The Archaeological Museum of Atina and the Comino Valley (this is the new name that from 2010 replaces that of the original Civic Museum established in 1978) is housed in a former school building that, with its elegant classical-style façade, overlooks Via Vittorio Emanuele II. The building was built in the 1920s at the expense of the well-deserving citizen Giuseppe Visocchi and is named after him.
Together with the Museum, the building houses the well-stocked Municipal Library with a rich section dedicated to local history and archaeology. The attention to the knowledge of Atina’s archaeological heritage has been kept alive over the years also by the activity of the local cultural association, which now plays a fundamental role in the dissemination and enhancement in collaboration with the authorities.
The museum collection, originally housed in the hall of the Duke Palace, has increased in recent years both the number and the quality of the archaeological finds, recovered not only in Atina, but also from research and excavations carried out in the other municipalities of the Comino Valley.
A notable impulse to the development of the museum structure derives from the activities carried out in the Liri Valley area by the Archaeological Superintendence for Lazio and by the various Municipal Administrations.
These activities brought materials from the excavations of the Italic Sanctuary of Pescarola in the municipality of Casalvieri and from the necropolis of Ominimorti in the municipality of San Biagio Saracinisco to the Atina Museum. The availability of the finds has allowed the launch of a programme of periodic exhibitions desired by the Municipal Administration and dedicated in particular to the study of the pre-Roman era. At the same time, the museum provides regional funding for periodic restoration work on both the material in storage and that coming from the most recent discoveries.
The exhibition, inaugurated in the new premises in 1997 and gradually implemented, is characterised above all by a wide repertoire of pre-Roman impasto ceramics, ranging from the well-known ribbed amphorae of the “Alfedena” type and the ovoid ollae attributable to the archaic culture of the Liri Valley, to the elegant jugs (oinochoai) in purified clay and bucchero that document a certain commercial penetration of the Etruscans into these inland areas.
Among the oldest and most precious finds, of particular interest are the bronzes from the easternising period (8th-7th centuries BC) found at the beginning of the last century at the foot of the village of San Marciano. ) found at the beginning of the last century at the foot of the village in the locality of San Marciano and now kept at the Pigorini Museum, of which a number of exemplary reproductions are on display (anthropomorphic and zoomorphic pendants, bracelets, perforated leaf fibulae) that document for the proto-urban centre of Atina not only the flourishing of metallurgical production based on the exploitation of the Meta metal deposits, but also the existence of dominant aristocratic groups that certainly held control.

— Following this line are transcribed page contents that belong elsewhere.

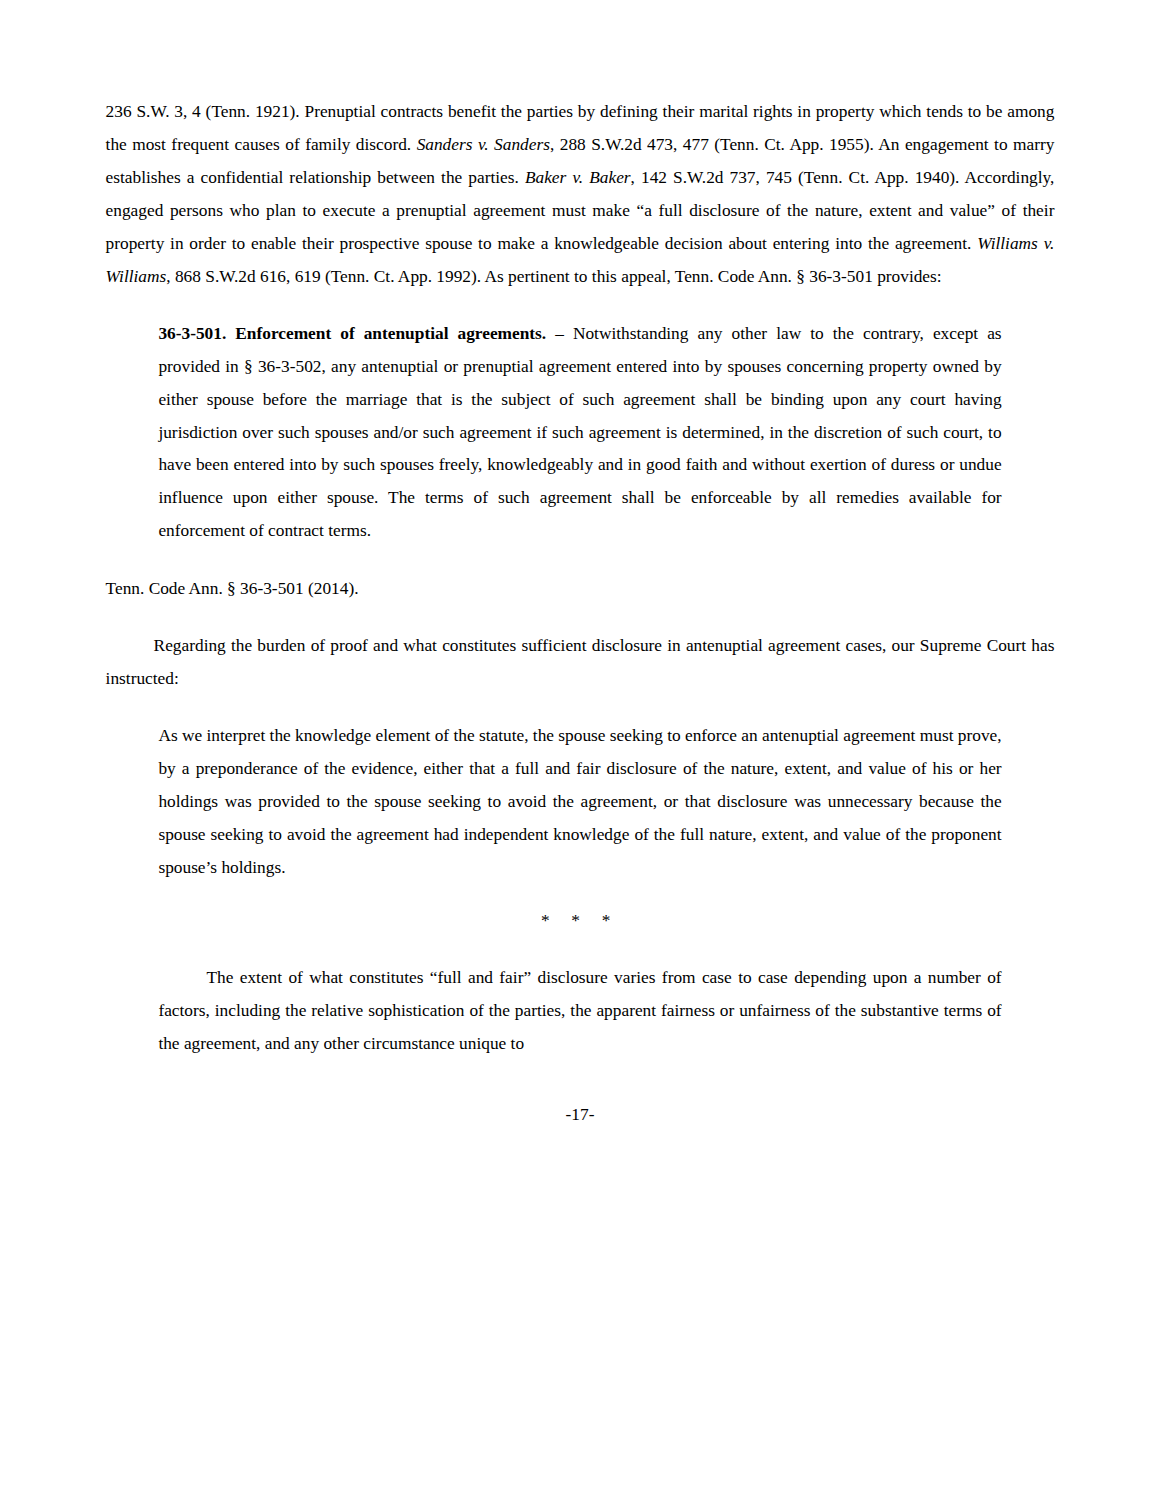236 S.W. 3, 4 (Tenn. 1921). Prenuptial contracts benefit the parties by defining their marital rights in property which tends to be among the most frequent causes of family discord. Sanders v. Sanders, 288 S.W.2d 473, 477 (Tenn. Ct. App. 1955). An engagement to marry establishes a confidential relationship between the parties. Baker v. Baker, 142 S.W.2d 737, 745 (Tenn. Ct. App. 1940). Accordingly, engaged persons who plan to execute a prenuptial agreement must make “a full disclosure of the nature, extent and value” of their property in order to enable their prospective spouse to make a knowledgeable decision about entering into the agreement. Williams v. Williams, 868 S.W.2d 616, 619 (Tenn. Ct. App. 1992). As pertinent to this appeal, Tenn. Code Ann. § 36-3-501 provides:
36-3-501. Enforcement of antenuptial agreements. – Notwithstanding any other law to the contrary, except as provided in § 36-3-502, any antenuptial or prenuptial agreement entered into by spouses concerning property owned by either spouse before the marriage that is the subject of such agreement shall be binding upon any court having jurisdiction over such spouses and/or such agreement if such agreement is determined, in the discretion of such court, to have been entered into by such spouses freely, knowledgeably and in good faith and without exertion of duress or undue influence upon either spouse. The terms of such agreement shall be enforceable by all remedies available for enforcement of contract terms.
Tenn. Code Ann. § 36-3-501 (2014).
Regarding the burden of proof and what constitutes sufficient disclosure in antenuptial agreement cases, our Supreme Court has instructed:
As we interpret the knowledge element of the statute, the spouse seeking to enforce an antenuptial agreement must prove, by a preponderance of the evidence, either that a full and fair disclosure of the nature, extent, and value of his or her holdings was provided to the spouse seeking to avoid the agreement, or that disclosure was unnecessary because the spouse seeking to avoid the agreement had independent knowledge of the full nature, extent, and value of the proponent spouse’s holdings.
* * *
The extent of what constitutes “full and fair” disclosure varies from case to case depending upon a number of factors, including the relative sophistication of the parties, the apparent fairness or unfairness of the substantive terms of the agreement, and any other circumstance unique to
-17-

The local metallurgical tradition characterises the entire pre-Roman period and can be seen in the numerous iron and bronze weapons (spearheads and javelin tips called sauroteres, which in some cases still have the remains of the wooden shaft), in the accessories of the warrior’s equipment, such as the embossed bronze foil belts, or in the iron horse bits. All these elements enlighten us on the fighting spirit of the Italic peoples who, like the Samnites, occupied the Atinate countryside before the Roman conquest of 293 BC.
A number of reconstructive models are intended to evoke, especially for younger visitors, the climate of continuous belligerence between Romans and Italics that characterised the Liri Valley for many decades and that went down in history as the ‘Samnite Wars’.
In the Archaeological Museum of Atina, two burials from the necropolis of San Biagio Saracinisco have been reconstructed: an older one (6th century BC. ), consisting of a pit bordered by stones with the intact skeleton of a warrior accompanied by a rich trousseau, the other with a double-pitched roof of large tiles and cobblestones called “a cappuccina”, of more recent age (IV-III century BC) and with a single black painted bowl that accompanied the meagre remains of the deceased.
The lapidary, on the other hand, brings to life the population and society of the now Roman city and its surrounding area. Thanks to the epigraphs and sculptures from the republican and imperial periods, it is possible to take a virtual tour of the urban and suburban monuments of Roman Atina (a populous centre mentioned by Cicero himself as praefectura florentissima) and to encounter, among the tombstones of citizens, freedmen and slaves, that of Munnia, a priestess in charge of the cult of Ceres, or of the local quaestor Gaius Timinius Gallus, or of the well-deserving citizen Titus Elvius Basila who donated 400. 000 sesterces for the sustenance of young Athenians.